Action item: What you return must be an exact copy of the lines in the listing below between the line holding "新潟県 上越市 今泉字西蓮池１３１０番地５" and the line holding "祝休みとお休みが充実しており、仕事とプライベー", inclusive, and nothing more.

· · · · · · ·

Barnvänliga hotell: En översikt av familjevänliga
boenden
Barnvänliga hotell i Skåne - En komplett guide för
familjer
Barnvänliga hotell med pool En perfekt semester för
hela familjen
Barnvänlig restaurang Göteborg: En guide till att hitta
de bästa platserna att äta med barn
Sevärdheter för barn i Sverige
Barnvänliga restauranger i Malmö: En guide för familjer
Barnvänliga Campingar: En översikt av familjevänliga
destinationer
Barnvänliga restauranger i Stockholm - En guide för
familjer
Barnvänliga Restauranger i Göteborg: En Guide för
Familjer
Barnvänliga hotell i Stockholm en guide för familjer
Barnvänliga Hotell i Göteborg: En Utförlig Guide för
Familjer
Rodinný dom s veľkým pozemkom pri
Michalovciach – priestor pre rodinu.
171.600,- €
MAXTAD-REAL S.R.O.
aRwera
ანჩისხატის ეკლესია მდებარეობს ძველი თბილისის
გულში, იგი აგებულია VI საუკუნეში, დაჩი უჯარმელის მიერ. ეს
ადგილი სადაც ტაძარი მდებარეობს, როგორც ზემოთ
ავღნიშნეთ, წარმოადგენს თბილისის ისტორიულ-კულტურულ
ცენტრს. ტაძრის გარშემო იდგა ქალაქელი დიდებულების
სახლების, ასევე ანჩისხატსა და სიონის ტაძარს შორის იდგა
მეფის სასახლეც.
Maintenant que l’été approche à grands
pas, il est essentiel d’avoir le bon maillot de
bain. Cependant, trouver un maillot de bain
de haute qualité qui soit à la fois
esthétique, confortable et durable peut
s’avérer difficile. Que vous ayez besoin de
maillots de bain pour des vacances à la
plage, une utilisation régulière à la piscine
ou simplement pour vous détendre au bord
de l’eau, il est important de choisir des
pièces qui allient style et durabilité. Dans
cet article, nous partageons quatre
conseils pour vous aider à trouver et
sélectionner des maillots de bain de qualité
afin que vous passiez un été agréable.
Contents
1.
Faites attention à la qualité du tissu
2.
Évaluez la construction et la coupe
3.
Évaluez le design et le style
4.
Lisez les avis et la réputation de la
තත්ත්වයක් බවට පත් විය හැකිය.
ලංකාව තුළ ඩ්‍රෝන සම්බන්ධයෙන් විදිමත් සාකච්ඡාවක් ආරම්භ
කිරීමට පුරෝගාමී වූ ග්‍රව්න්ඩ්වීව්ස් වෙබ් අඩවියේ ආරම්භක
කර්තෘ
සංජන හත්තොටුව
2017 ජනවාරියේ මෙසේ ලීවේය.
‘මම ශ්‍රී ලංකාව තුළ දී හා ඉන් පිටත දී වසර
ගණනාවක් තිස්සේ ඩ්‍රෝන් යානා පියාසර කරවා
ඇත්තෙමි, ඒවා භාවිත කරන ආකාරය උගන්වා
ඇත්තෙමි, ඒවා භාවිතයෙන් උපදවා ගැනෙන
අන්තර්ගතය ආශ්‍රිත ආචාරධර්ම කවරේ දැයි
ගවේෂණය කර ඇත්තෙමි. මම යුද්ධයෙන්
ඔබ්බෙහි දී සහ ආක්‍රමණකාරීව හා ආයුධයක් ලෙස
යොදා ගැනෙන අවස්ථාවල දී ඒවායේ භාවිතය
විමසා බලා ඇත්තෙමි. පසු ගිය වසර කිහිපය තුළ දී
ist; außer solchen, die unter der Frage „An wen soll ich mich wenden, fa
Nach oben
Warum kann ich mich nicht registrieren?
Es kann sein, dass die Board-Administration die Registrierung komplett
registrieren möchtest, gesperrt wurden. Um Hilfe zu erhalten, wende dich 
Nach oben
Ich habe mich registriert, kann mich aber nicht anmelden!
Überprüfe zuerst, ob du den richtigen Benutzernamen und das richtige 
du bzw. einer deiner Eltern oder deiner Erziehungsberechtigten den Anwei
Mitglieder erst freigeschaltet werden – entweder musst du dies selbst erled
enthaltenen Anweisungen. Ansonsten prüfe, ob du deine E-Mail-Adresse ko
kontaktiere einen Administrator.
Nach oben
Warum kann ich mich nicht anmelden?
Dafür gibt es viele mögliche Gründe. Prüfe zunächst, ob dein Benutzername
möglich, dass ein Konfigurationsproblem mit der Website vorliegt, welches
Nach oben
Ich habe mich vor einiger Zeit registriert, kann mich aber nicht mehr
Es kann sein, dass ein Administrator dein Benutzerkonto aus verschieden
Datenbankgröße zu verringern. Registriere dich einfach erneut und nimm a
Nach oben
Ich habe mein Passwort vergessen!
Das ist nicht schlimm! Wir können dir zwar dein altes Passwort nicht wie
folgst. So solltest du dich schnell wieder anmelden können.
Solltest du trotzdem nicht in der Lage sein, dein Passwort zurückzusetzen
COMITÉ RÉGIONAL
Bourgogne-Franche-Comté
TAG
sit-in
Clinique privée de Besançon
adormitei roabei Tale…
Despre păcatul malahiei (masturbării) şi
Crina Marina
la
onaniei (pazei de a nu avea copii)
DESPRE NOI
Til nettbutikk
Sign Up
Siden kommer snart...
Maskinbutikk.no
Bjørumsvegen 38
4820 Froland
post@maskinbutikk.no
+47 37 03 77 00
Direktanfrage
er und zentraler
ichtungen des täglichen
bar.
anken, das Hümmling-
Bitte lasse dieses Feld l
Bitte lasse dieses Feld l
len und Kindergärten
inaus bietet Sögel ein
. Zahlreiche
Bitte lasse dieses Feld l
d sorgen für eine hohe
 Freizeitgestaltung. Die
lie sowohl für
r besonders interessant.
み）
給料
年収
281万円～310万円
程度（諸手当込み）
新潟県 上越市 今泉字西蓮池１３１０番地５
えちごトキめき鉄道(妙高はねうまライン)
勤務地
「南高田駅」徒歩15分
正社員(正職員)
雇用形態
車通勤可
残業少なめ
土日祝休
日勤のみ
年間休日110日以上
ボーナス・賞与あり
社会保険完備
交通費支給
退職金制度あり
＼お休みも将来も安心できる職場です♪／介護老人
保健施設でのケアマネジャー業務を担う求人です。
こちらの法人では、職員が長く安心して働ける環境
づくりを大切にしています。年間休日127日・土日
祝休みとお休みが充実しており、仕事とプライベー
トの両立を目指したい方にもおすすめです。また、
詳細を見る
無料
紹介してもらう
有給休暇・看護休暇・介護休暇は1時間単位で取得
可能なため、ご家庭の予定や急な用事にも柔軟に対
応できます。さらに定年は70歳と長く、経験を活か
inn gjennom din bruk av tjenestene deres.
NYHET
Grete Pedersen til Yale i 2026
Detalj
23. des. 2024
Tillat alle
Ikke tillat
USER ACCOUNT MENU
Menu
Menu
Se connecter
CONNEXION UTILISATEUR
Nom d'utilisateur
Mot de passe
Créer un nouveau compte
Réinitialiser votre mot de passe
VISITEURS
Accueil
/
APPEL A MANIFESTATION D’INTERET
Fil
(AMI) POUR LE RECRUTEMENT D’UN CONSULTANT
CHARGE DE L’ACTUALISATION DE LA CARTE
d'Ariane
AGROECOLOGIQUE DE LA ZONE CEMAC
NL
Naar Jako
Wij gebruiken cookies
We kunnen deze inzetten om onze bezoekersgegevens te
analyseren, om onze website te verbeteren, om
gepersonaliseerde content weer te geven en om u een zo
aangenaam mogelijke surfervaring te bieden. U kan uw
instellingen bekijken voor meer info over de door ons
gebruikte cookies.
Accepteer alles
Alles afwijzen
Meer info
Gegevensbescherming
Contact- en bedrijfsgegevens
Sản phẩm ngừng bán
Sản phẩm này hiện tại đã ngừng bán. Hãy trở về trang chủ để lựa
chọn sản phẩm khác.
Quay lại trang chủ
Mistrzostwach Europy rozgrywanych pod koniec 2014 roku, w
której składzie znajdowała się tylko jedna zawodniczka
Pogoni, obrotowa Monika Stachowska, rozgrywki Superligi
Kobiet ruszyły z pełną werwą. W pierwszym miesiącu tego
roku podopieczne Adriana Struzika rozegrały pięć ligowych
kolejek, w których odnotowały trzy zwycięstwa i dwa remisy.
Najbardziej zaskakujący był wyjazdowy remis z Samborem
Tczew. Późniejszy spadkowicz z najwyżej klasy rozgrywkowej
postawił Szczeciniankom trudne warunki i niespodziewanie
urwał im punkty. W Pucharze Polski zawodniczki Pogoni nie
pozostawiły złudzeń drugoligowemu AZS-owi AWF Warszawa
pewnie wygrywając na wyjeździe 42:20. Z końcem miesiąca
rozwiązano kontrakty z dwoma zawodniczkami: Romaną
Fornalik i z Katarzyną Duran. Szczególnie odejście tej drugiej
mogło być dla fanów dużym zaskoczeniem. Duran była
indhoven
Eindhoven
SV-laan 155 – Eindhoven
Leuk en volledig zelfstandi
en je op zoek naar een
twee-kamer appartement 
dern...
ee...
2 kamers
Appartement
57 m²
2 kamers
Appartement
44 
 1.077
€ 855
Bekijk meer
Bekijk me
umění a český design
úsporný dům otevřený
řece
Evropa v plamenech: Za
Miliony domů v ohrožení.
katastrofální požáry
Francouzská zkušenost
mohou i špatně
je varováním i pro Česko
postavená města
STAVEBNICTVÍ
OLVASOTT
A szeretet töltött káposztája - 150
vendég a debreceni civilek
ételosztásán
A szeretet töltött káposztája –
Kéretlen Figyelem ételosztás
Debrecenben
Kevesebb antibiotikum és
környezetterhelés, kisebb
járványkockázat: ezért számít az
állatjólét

· · · · · · ·

Response to the task:
新潟県 上越市 今泉字西蓮池１３１０番地５
えちごトキめき鉄道(妙高はねうまライン)
勤務地
「南高田駅」徒歩15分
正社員(正職員)
雇用形態
車通勤可
残業少なめ
土日祝休
日勤のみ
年間休日110日以上
ボーナス・賞与あり
社会保険完備
交通費支給
退職金制度あり
＼お休みも将来も安心できる職場です♪／介護老人
保健施設でのケアマネジャー業務を担う求人です。
こちらの法人では、職員が長く安心して働ける環境
づくりを大切にしています。年間休日127日・土日
祝休みとお休みが充実しており、仕事とプライベー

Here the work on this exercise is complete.